Task brief: Gather each line in the entries below that contains the string "case" with matching capitalization, and copy those lines out.

-- Records for the exercise follows --

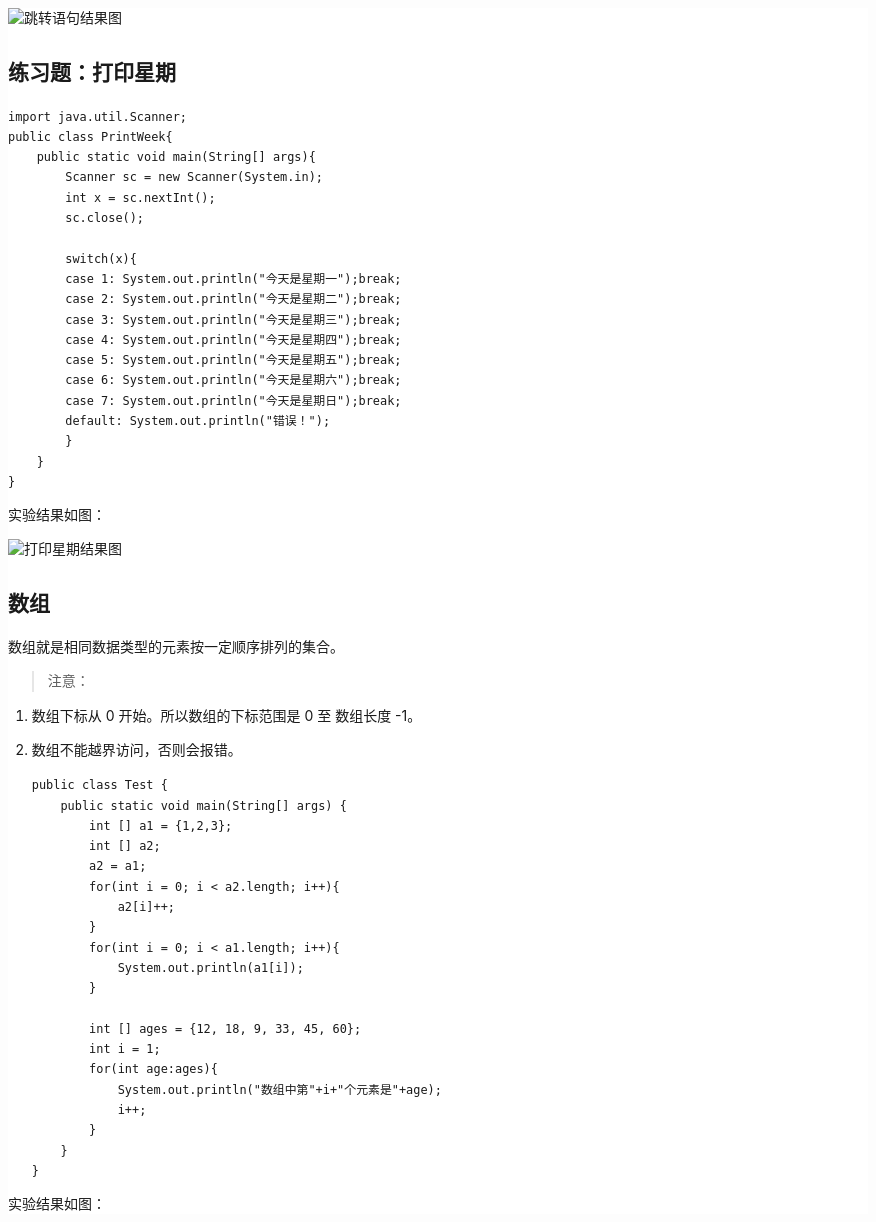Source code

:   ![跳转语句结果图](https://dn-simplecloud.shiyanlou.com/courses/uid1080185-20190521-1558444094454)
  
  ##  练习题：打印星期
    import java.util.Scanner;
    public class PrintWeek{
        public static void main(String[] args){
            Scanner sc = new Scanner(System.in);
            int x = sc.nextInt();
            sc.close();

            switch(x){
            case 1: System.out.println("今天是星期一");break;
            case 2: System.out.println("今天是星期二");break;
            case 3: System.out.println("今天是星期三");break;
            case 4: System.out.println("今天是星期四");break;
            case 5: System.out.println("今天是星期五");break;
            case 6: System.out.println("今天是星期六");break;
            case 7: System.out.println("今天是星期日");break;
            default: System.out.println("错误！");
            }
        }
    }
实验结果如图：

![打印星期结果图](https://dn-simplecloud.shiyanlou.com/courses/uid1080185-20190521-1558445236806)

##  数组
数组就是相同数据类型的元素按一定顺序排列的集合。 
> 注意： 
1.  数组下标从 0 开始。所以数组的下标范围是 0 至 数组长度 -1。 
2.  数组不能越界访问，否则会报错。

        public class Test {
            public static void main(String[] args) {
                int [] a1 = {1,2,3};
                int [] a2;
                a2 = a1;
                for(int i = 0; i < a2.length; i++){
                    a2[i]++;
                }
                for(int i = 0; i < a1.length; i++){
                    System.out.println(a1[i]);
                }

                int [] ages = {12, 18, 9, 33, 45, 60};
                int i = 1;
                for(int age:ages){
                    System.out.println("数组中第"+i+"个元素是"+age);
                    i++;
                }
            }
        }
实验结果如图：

-- Records for the exercise concluded --
-- Records for the exercise follows --

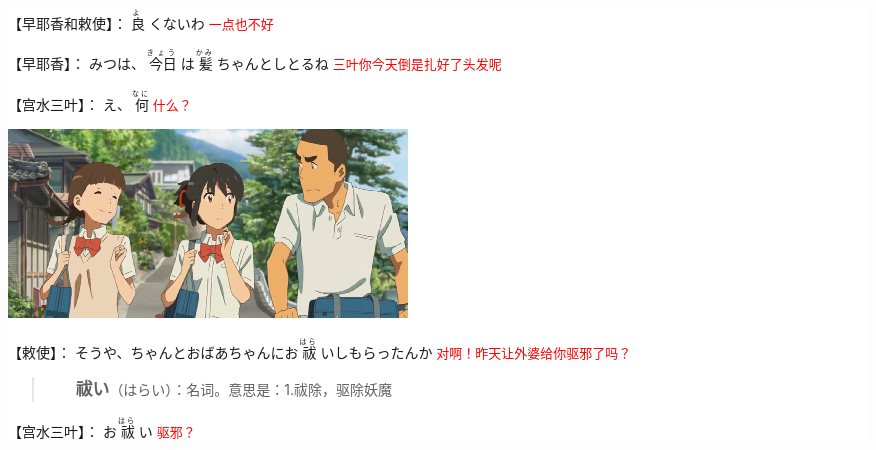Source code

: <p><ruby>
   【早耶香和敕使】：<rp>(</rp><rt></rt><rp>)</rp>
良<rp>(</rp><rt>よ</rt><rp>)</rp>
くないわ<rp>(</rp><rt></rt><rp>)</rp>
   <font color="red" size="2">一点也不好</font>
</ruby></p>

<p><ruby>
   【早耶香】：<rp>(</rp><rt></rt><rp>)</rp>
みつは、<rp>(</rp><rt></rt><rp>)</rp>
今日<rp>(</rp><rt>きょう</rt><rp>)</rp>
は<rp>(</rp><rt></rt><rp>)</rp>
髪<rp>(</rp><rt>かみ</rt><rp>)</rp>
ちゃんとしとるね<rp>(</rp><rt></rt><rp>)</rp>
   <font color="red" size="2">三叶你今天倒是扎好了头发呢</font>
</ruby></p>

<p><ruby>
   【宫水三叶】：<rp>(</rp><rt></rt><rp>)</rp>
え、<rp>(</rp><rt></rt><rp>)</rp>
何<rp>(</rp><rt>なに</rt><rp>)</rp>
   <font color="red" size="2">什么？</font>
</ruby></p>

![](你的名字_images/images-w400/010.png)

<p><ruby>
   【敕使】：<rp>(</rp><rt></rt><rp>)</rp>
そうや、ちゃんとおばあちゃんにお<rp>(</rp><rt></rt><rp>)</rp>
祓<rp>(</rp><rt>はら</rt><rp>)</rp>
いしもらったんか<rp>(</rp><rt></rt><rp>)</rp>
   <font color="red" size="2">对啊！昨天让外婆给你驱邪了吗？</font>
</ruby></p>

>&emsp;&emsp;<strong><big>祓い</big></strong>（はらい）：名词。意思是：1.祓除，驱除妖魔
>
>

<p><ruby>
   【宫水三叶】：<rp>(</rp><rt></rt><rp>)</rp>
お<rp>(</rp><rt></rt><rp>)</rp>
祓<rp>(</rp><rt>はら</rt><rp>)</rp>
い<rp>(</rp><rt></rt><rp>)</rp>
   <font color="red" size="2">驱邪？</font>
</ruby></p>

-- Records for the exercise concluded --

Reply:
            case 1: System.out.println("今天是星期一");break;
            case 2: System.out.println("今天是星期二");break;
            case 3: System.out.println("今天是星期三");break;
            case 4: System.out.println("今天是星期四");break;
            case 5: System.out.println("今天是星期五");break;
            case 6: System.out.println("今天是星期六");break;
            case 7: System.out.println("今天是星期日");break;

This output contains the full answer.